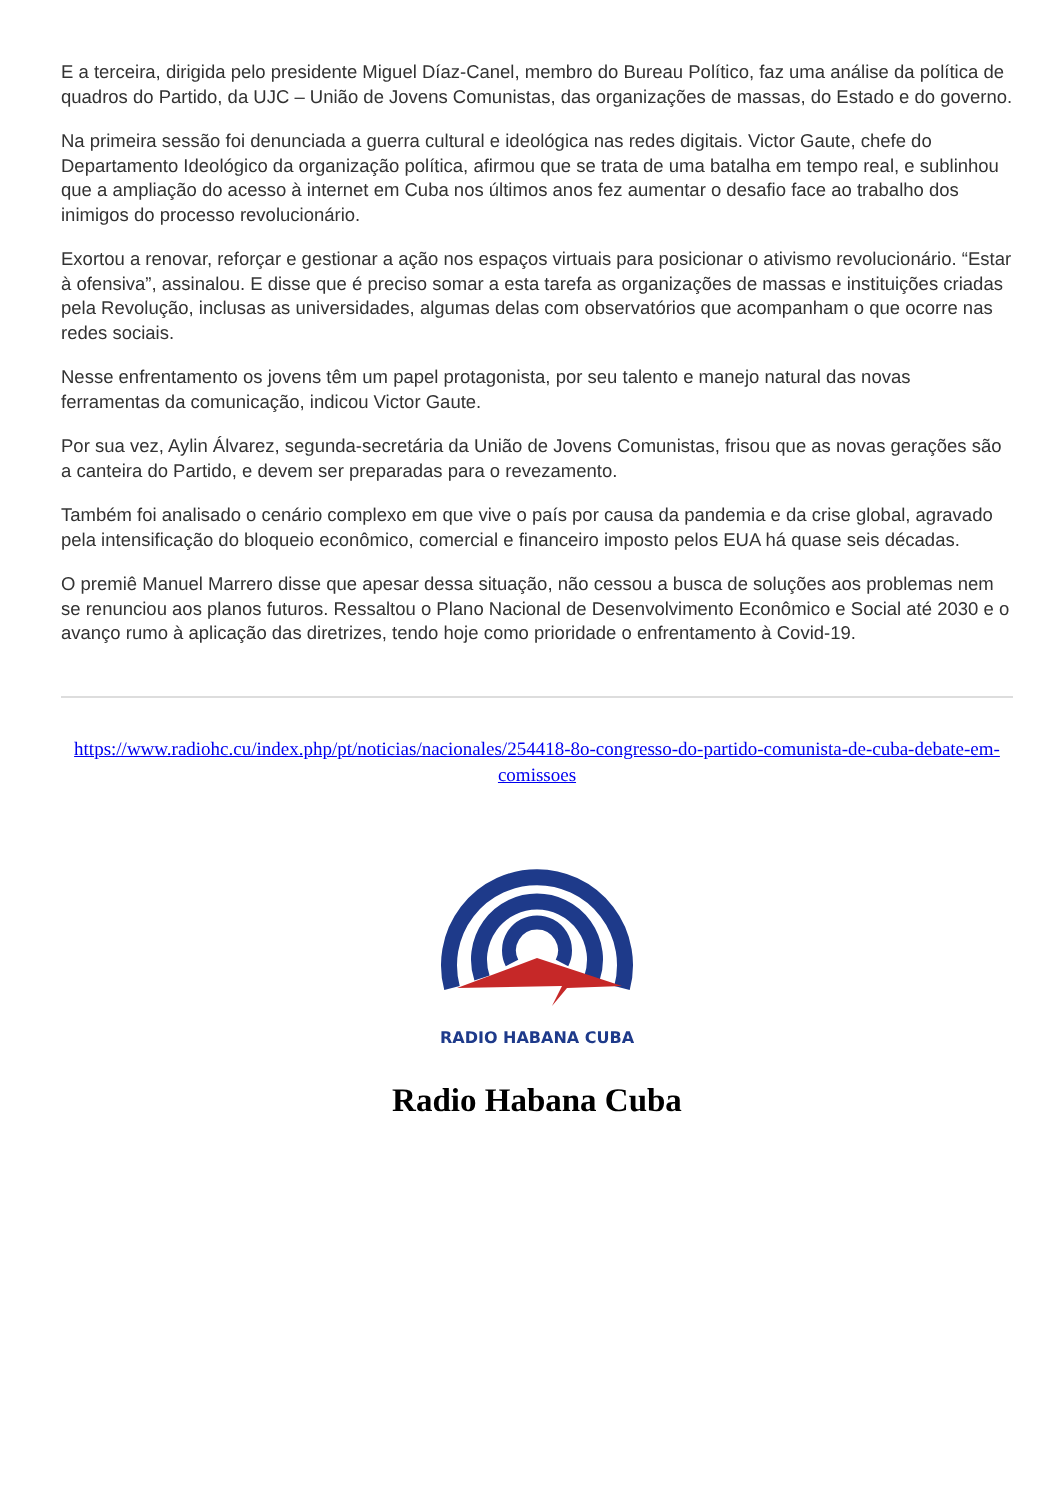E a terceira, dirigida pelo presidente Miguel Díaz-Canel, membro do Bureau Político, faz uma análise da política de quadros do Partido, da UJC – União de Jovens Comunistas, das organizações de massas, do Estado e do governo.
Na primeira sessão foi denunciada a guerra cultural e ideológica nas redes digitais. Victor Gaute, chefe do Departamento Ideológico da organização política, afirmou que se trata de uma batalha em tempo real, e sublinhou que a ampliação do acesso à internet em Cuba nos últimos anos fez aumentar o desafio face ao trabalho dos inimigos do processo revolucionário.
Exortou a renovar, reforçar e gestionar a ação nos espaços virtuais para posicionar o ativismo revolucionário. “Estar à ofensiva”, assinalou. E disse que é preciso somar a esta tarefa as organizações de massas e instituições criadas pela Revolução, inclusas as universidades, algumas delas com observatórios que acompanham o que ocorre nas redes sociais.
Nesse enfrentamento os jovens têm um papel protagonista, por seu talento e manejo natural das novas ferramentas da comunicação, indicou Victor Gaute.
Por sua vez, Aylin Álvarez, segunda-secretária da União de Jovens Comunistas, frisou que as novas gerações são a canteira do Partido, e devem ser preparadas para o revezamento.
Também foi analisado o cenário complexo em que vive o país por causa da pandemia e da crise global, agravado pela intensificação do bloqueio econômico, comercial e financeiro imposto pelos EUA há quase seis décadas.
O premiê Manuel Marrero disse que apesar dessa situação, não cessou a busca de soluções aos problemas nem se renunciou aos planos futuros. Ressaltou o Plano Nacional de Desenvolvimento Econômico e Social até 2030 e o avanço rumo à aplicação das diretrizes, tendo hoje como prioridade o enfrentamento à Covid-19.
https://www.radiohc.cu/index.php/pt/noticias/nacionales/254418-8o-congresso-do-partido-comunista-de-cuba-debate-em-comissoes
RADIO HABANA CUBA
Radio Habana Cuba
————————
#### Exercise details
Check each line above for the string "pela" and return those that contain it.

#### Exercise answer
Exortou a renovar, reforçar e gestionar a ação nos espaços virtuais para posicionar o ativismo revolucionário. “Estar à ofensiva”, assinalou. E disse que é preciso somar a esta tarefa as organizações de massas e instituições criadas pela Revolução, inclusas as universidades, algumas delas com observatórios que acompanham o que ocorre nas redes sociais.
Também foi analisado o cenário complexo em que vive o país por causa da pandemia e da crise global, agravado pela intensificação do bloqueio econômico, comercial e financeiro imposto pelos EUA há quase seis décadas.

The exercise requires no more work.